# ☆Tap Studio 3 Petition for Android!☆



## Adizzzle (Oct 19, 2012)

:beer:








Remember Tap Studio 3, for the iDoor-stop? (iPhone)
Well I ultimately found this, the BEST music, tapping, rhythm based game ever made! Sadly though, after I made the switch to Android, I soon realized DropDStudios, doesn't support Androids...

I decided to throw DropDStudios some positive feedback on their game, and also suggest it would make a great addition to the Google Play store.

They promptly replied, in a nice manner and denied my suggestion to port their game to Android devices.

That made me a bit sad. But then I realized, if enough people could suggest porting Tap Studio 3 to our beloved Androids, well we would have a darned good Custom Rhythm Tapping Game!

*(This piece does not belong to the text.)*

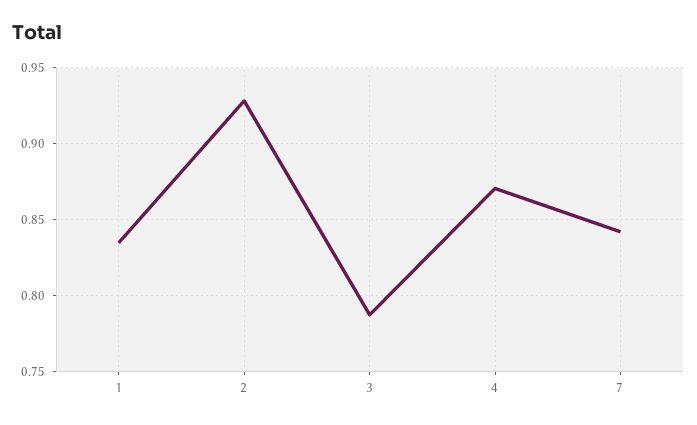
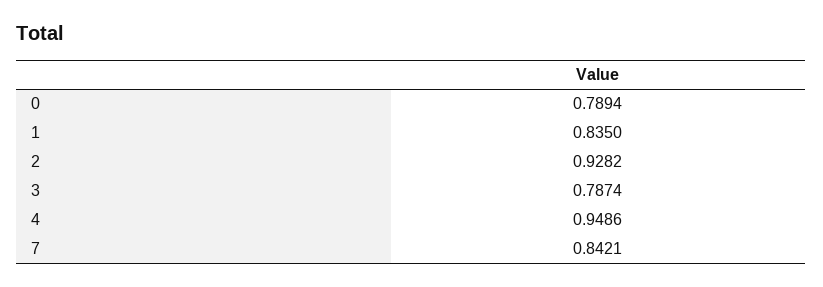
4: 0.87 -> 0.9486
0: none -> 0.7894

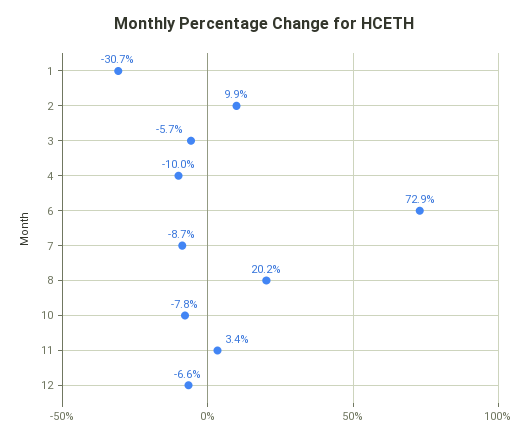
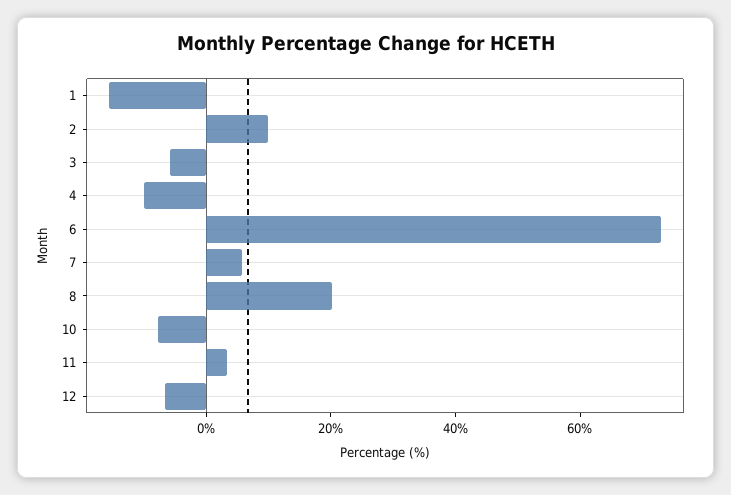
1: -30.7 -> -15
7: -8.7 -> 5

Here is DropDStudio's webpage:
http://www.dropdstudios.com/
Please leave them a suggestion!









And here is DropDStudio's Facebook page:
http://www.facebook.com/dropdstudios
Hope people are as eager to see this for Androids, as I am.
:beer:

Sent from your Momma's phone
Blog: http://ajizzzle.blogspot.ca/


----------



## codesplice (Oct 21, 2011)

In the meantime, may I recommend Cytus instead?


----------



## yarly (Jun 22, 2011)

App posts not made by the original developer go in the Android general forum please.


----------



## Adizzzle (Oct 19, 2012)

yarly said:


> App posts not made by the original developer go in the Android general forum please.


Sorry am I able to copy this post to where its supposed to be and delete this one?

Sent from your Momma's phone
Blog: http://ajizzzle.blogspot.ca/


----------



## yarly (Jun 22, 2011)

I already moved it


----------



## Adizzzle (Oct 19, 2012)

yarly said:


> I already moved it


Thank you sir. :beer:

Sent from your Momma's phone
Blog: http://ajizzzle.blogspot.ca/


----------